Because you are also a living thing, the situation is symmetrical. Especially since we are, for all intents and purposes, the identical type of thing - human. (Some tiny differences with gender or birth defects I am ignoring for the moment.)
We call this fact ownership - the control of something leads directly from the expectation of control, which is ownership, and vice-versa; ownership leads from control. We cannot both reasonably expect to control a single thing at the same time. (Without fusing our mind/controller so that we are a single entity.)
Since control inevitably implies ownership, I have ownership of my body. I can claim ownership of the environment by exerting my bodily control to control my environment. Having done so, if a person attempts violence, such as theft, upon my property, they also expect to own this part of the environment. However, logically, this is impossible.
I own, for instance, my wallet because I reasonably expect to control it. If a thief also reasonably expects to control it, the thief also owns it. (Assume the theft will be successful, as the thief must, or they would not attempt the theft.) We both own the wallet. This is immediately contradictory; but we cannot both control the wallet, and we cannot both reasonably expect to control the wallet. As a result, if the thief can reasonably expect to control the wallet, nobody owns the wallet. Which means the thief doesn't own the wallet. Which means they don't expect to own it. Which means they're not going to be a thief, and we see the contradiction again; to violate property rights leads to logical contradictions. To attempt theft is to violate the very reasons you are attempting theft. Theft is inherently hypocritical.
Again, if we did not expect to control something - if ownership or property does not exist - then we would not try to control it at all.

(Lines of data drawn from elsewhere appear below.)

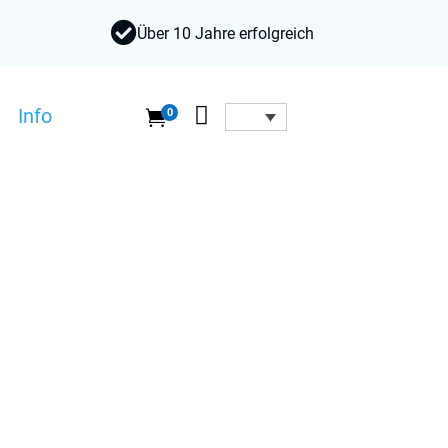

Über 10 Jahre erfolgreich

Info
0
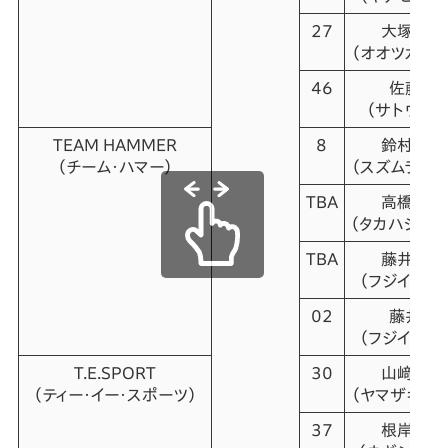
27
大塚 貴
（オオツカ・タ
46
佐藤 力
（サトウ・リ
TEAM HAMMER
8
鈴村 英
（チーム・ハマー）
（スズムラ・エ
TBA
高橋 央
（タカハシ・オ
TBA
藤井 一
（フジイ・カズ
02
藤井 武
（フジイ・タケ
T.E.SPORT
30
山﨑 巧
（ティー・イー・スポーツ）
（ヤマザキ・タ
37
根岸 瑞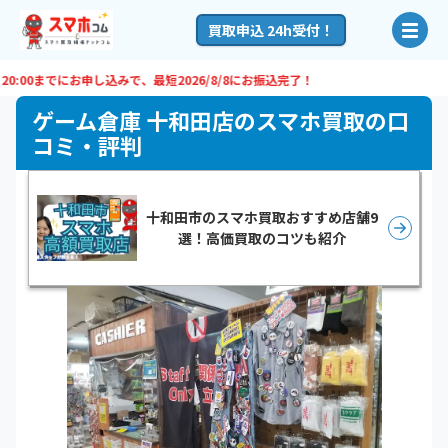
買取申込 24h受付！
00までにお申し込みで、最短
2026/8/8
にお振込完了！
ゲーム倉庫 十和田店のスマホ買取の口
コミ・評判
十和田市のスマホ買取おすすめ店舗9
選！高価買取のコツも紹介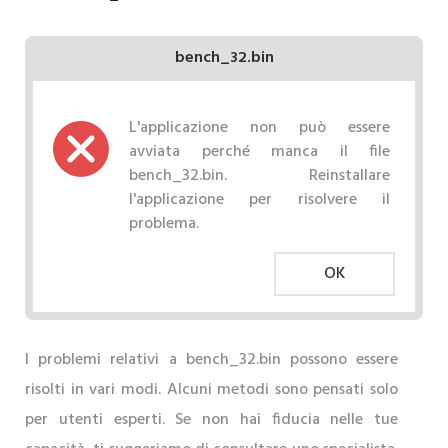
bench_32.bin
L'applicazione non può essere
avviata perché manca il file
bench_32.bin. Reinstallare
l'applicazione per risolvere il
problema.
OK
I problemi relativi a bench_32.bin possono essere
risolti in vari modi. Alcuni metodi sono pensati solo
per utenti esperti. Se non hai fiducia nelle tue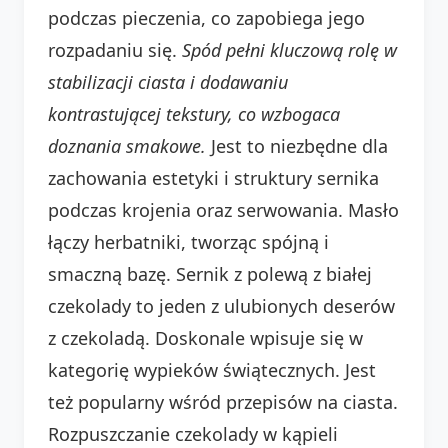
podczas pieczenia, co zapobiega jego
rozpadaniu się.
Spód pełni kluczową rolę w
stabilizacji ciasta i dodawaniu
kontrastującej tekstury, co wzbogaca
doznania smakowe.
Jest to niezbędne dla
zachowania estetyki i struktury sernika
podczas krojenia oraz serwowania. Masło
łączy herbatniki, tworząc spójną i
smaczną bazę. Sernik z polewą z białej
czekolady to jeden z ulubionych deserów
z czekoladą. Doskonale wpisuje się w
kategorię wypieków świątecznych. Jest
też popularny wśród przepisów na ciasta.
Rozpuszczanie czekolady w kąpieli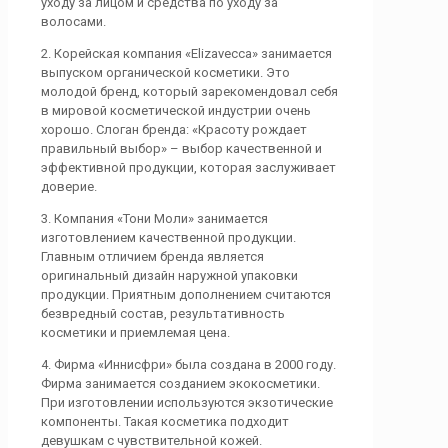
уходу за лицом и средства по уходу за
волосами.
2. Корейская компания «Elizavecca» занимается
выпуском органической косметики. Это
молодой бренд, который зарекомендовал себя
в мировой косметической индустрии очень
хорошо. Слоган бренда: «Красоту рождает
правильный выбор» – выбор качественной и
эффективной продукции, которая заслуживает
доверие.
3. Компания «Тони Моли» занимается
изготовлением качественной продукции.
Главным отличием бренда является
оригинальный дизайн наружной упаковки
продукции. Приятным дополнением считаются
безвредный состав, результативность
косметики и приемлемая цена.
4. Фирма «Иннисфри» была создана в 2000 году.
Фирма занимается созданием экокосметики.
При изготовлении используются экзотические
компоненты. Такая косметика подходит
девушкам с чувствительной кожей.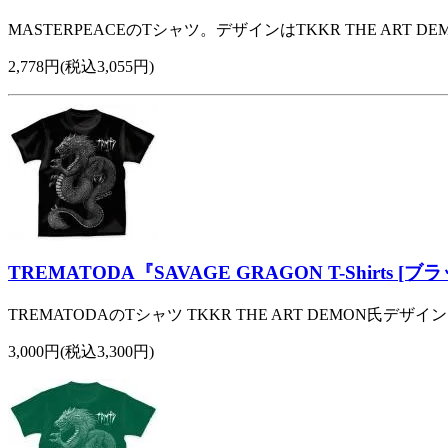
MASTERPEACEのTシャツ。デザインはTKKR THE ART D
2,778円(税込3,055円)
TREMATODA『SAVAGE GRAGON T-Shirts [ブラッ
TREMATODAのTシャツ TKKR THE ART DEMON氏デザイン
3,000円(税込3,300円)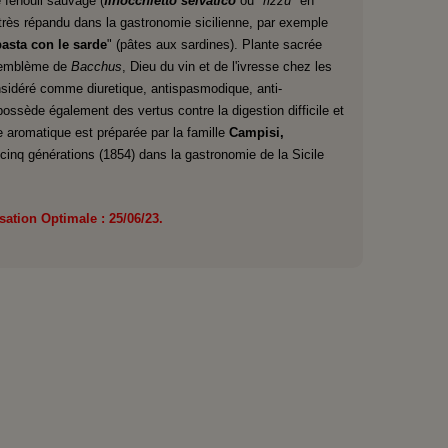
fenouil sauvage (
finocchietto selvatico
ou
"rizzu"
en
t très répandu dans la gastronomie sicilienne, par exemple
pasta con le sarde
" (pâtes aux sardines). Plante sacrée
emblème de
Bacchus
, Dieu du vin et de l'ivresse chez les
onsidéré comme diuretique, antispasmodique, anti-
 possède également des vertus contre la digestion difficile et
e aromatique est préparée par la famille
Campisi,
cinq générations (1854) dans la gastronomie de la Sicile
isation Optimale : 25/06/23.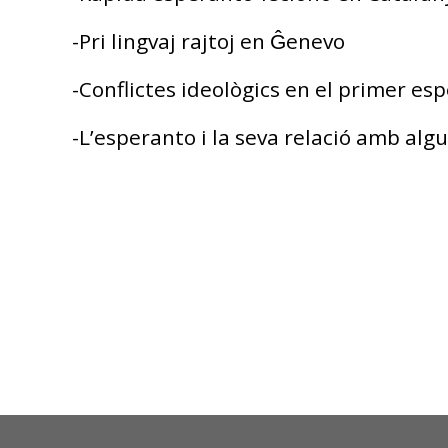
-Pri lingvaj rajtoj en Ĝenevo
-Conflictes ideològics en el primer e
-L’esperanto i la seva relació amb alg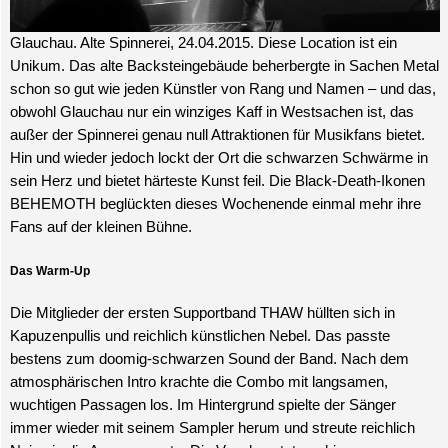
Glauchau. Alte Spinnerei, 24.04.
2015. Diese Location ist ein
Unikum. Das alte Backsteingebäude beherbergte in Sachen Metal
schon so gut wie jeden Künstler von Rang und Namen – und das,
obwohl Glauchau nur ein winziges Kaff in Westsachen ist, das
außer der Spinnerei genau null Attraktionen für Musikfans bietet.
Hin und wieder jedoch lockt der Ort die schwarzen Schwärme in
sein Herz und bietet härteste Kunst feil. Die Black-Death-Ikonen
BEHEMOTH beglückten dieses Wochenende einmal mehr ihre
Fans auf der kleinen Bühne.
Das Warm-Up
Die Mitglieder der ersten Supportband THAW hüllten sich in
Kapuzenpullis und reichlich künstlichen Nebel. Das passte
bestens zum doomig-schwarzen Sound der Band. Nach dem
atmosphärischen Intro krachte die Combo mit langsamen,
wuchtigen Passagen los. Im Hintergrund spielte der Sänger
immer wieder mit seinem Sampler herum und streute reichlich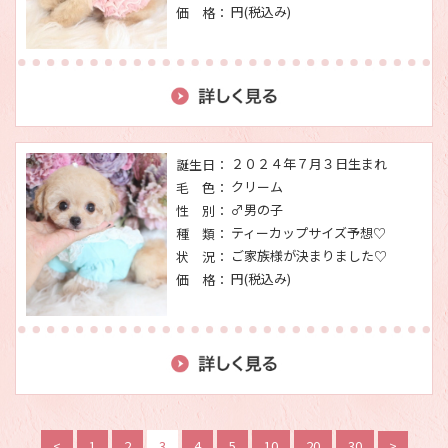
円(税込み)
価 格：
２０２４年７月３日生まれ
誕生日：
クリーム
毛 色：
♂男の子
性 別：
ティーカップサイズ予想♡
種 類：
ご家族様が決まりました♡
状 況：
円(税込み)
価 格：
<
1
2
3
4
5
10
20
30
>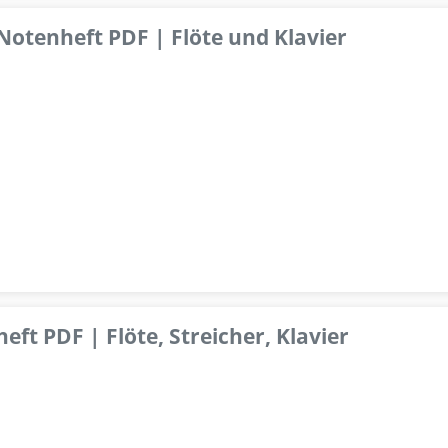
 Notenheft PDF | Flöte und Klavier
ft PDF | Flöte, Streicher, Klavier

Indeed, all immoral behavior is, as I can verify, hypocritical. All evil is hypocritical; hypocrisy is the only evil. I can verify it not just logically, but empirically; nearly everything called immoral is hypocritical in this way.

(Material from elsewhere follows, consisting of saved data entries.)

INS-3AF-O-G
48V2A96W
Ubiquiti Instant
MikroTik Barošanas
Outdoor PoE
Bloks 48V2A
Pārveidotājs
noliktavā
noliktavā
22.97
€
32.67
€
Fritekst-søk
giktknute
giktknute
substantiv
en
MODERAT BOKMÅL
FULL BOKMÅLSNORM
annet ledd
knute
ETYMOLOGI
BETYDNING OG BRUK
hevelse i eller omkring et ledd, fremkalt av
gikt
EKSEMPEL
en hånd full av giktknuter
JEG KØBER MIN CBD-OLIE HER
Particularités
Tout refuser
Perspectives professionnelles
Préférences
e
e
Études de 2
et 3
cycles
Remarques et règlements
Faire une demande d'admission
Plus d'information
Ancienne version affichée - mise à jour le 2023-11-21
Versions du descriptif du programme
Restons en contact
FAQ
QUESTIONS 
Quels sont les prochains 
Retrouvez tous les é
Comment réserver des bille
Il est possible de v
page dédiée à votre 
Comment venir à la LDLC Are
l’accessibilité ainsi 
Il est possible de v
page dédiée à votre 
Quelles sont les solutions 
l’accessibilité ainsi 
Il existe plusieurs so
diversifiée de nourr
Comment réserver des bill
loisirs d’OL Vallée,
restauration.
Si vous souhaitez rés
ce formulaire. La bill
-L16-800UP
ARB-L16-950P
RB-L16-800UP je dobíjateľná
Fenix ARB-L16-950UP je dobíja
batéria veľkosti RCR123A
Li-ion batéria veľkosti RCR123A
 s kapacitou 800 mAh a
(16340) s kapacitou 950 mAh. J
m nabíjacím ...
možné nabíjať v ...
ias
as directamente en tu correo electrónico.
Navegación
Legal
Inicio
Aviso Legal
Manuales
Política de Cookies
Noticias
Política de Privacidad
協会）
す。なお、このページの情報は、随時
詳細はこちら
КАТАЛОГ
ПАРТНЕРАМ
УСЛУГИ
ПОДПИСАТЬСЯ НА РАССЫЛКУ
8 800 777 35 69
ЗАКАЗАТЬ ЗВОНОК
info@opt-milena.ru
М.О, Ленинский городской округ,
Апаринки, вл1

- You must be able to reasonably expect to control your environment (as all living things must, but this is irrelevant - you must, this is a fact.)

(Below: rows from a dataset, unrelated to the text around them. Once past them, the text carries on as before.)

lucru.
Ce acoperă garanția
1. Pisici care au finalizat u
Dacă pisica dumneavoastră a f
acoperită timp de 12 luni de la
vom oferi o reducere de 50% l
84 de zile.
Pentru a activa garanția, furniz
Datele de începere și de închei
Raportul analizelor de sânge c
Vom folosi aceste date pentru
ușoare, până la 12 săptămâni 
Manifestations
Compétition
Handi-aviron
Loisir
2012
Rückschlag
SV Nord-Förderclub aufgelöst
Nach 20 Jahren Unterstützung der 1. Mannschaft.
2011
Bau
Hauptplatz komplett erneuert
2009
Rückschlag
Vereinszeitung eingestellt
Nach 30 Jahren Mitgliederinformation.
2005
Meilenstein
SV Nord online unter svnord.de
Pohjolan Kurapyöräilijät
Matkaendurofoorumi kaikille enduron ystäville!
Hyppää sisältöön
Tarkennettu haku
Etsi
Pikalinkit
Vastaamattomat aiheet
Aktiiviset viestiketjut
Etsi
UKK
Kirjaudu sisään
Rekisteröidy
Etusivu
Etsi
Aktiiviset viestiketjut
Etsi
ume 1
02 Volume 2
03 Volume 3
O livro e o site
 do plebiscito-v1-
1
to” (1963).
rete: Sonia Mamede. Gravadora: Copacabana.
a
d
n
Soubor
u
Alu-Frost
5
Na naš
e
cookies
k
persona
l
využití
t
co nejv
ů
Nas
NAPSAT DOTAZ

- Two agents cannot both control one object at a single time.
- Only one agent can reasonably expect to control one object at a single time.
- We call this ownership.
- If a second agent attempts to violate (they must use violence) the ownership of a first agent, the second agent must reasonably expect to control the object.
- Theft (less obviously, all violence) requires that two entities own an object at one time.
- Theft is logically contradictory, by (2.)
- You cannot commit theft without hypocrisy - without contradicting a concept you are using in your reasons for theft.
So, as I've heard before, someone will say, though with less sophistication and clarity, "But that only means that ownership is simply an invalid concept!" This cannot be the case; a reasonable expectation of control is necessary for you to even to type out the objection. You must own your body, your keyboard, and rent the internet, at least long enough for it to get to me.
Again, if you did not reasonably expect to control your keyboard (you didn't own it) you wouldn't try to type, and I would never get your message.
(Renting: A time-delimited agreement of reasonable expectation of control, usually with physical limitations placed by the previous/subsequent owner, also usually with various clauses that immediately transfer back the reasonable expectation of control if the physical limitations are violated. Essentially borrowing for money - the real owner agrees to exerts their right to not control the borrowed object as long as you keep exerting your right to hand over the cash.)
There was at least one benefit to me from being challenged. I thought that ownership inevitably implied control, which is only almost true. Indeed, if you are not mistaken, ownership and control are always the same. However, because ownership is only a subjective expectation of control, not actual control itself, in physical terms they don't always coincide. Also, typing that last sentence inspired a whole new post on subjectivity, which I'll complete in the hazy future.
To conclude, we see again that there is but a short hop from property rights to universal ethics.